Hollywood may have eventually won the filmic space race with such early realistic sci-fi depictions of space travel as "Destination Moon" (1950), "Countdown," "2001: A Space Odyssey" (1968) and "Marooned" (1969)--since followed up by the likes of "Gravity" (2013), "Interstellar" (2014) and "The Martian" (2015), but the Soviets seem to have had an early lead in both this fictional space race and the real one if "Cosmic Voyage" is any indication. Although the Germans even before them led in science--and in the partially-realistic Moon movie with "Woman in the Moon" (1929)--the brain drain and wreckage from the Nazis eventually ceased that. Konstantin Tsiolkovsky, father of modern rocketry and, thus, spaceflight, is credited as a consultant on this film, and it shows.
Consequently, the spaceship is launched by rockets--albeit guided by rails that make the endeavor look like a cross between a roller coaster ride and shooting the thing out of a cannon à la Georges Méliès's "A Trip to the Moon" (1902). The cosmonauts floating in space and on the Moon is handled well considering the only prior film I know of to depict weightlessness is "Woman in the Moon." The desolate depiction of the lunar surface appears relatively faithful thanks to an effective combination of confined full-scale sets with actors and stop-motion animation amid miniatures. The space suits that look like old-fashioned diving gear at least addresses the oxygen problem, and the use of radio solves the riddle of communication. There are also a couple of interesting ideas that never materialized in the real-world Moon voyages. The space explorers enter bath chambers to protect them from the bumpy takeoffs and landings, and they spell out "USSR" on the lunar surface to send a message seen through a telescope back to Earth (a rather clever text-based solution methinks for a silent film).

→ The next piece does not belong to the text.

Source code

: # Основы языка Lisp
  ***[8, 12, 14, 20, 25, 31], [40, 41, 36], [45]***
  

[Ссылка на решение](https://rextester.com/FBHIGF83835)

The futuristic Art Deco designs and the moving-camera shots of miniatures look nice, too, although the editing is sometimes choppy. More importantly, all of the space-travel sci-fi is curious stuff, but, unfortunately, the trivial narrative surrounding the trip to the Moon weights the cosmonaut adventure down. The first part of the film is wasted on a pointless rivalry over whether to travel to the Moon and who's to go, and this results in the spaceship basically being pirated by an elderly man (who's probably loosely based on Tsiolkovsky), his seemingly unprepared assistant and a stowaway kid. In fact, there are rather oddly quite a few children in the picture, which seems to be a result of the film's production being promoted by the communist youths of the Komsomol.
Thus, in "Cosmic Voyage," we have a silent, black-and-white moonshot compromised by interpersonal conflict and corruption and ultimately forced upon by a collective of kiddies, old kooks and other comrades. In the Technicolor "Destination Moon," the Americans' first response to this space race was that private industrialists would step in for a weak state. Compare these two films to the turn-of-the-century colonialist reflection of fighting primitive aliens on the Moon in the film by Méliès, and it becomes clear that these pictures of lunacy have as much, if not more, to say about the political climate in which they were made than with anything to do with realistic depictions of science and outer space. Even today, "First Man" (2018), based on the real moon landing, fell victim to a debate among critics and politicians between globalization and nationalism--mostly centered around the depiction or lack thereof of the American flag. Perhaps, they should've taken a page from their Cold War adversary and reflected the initials "USA" back to the lunatics.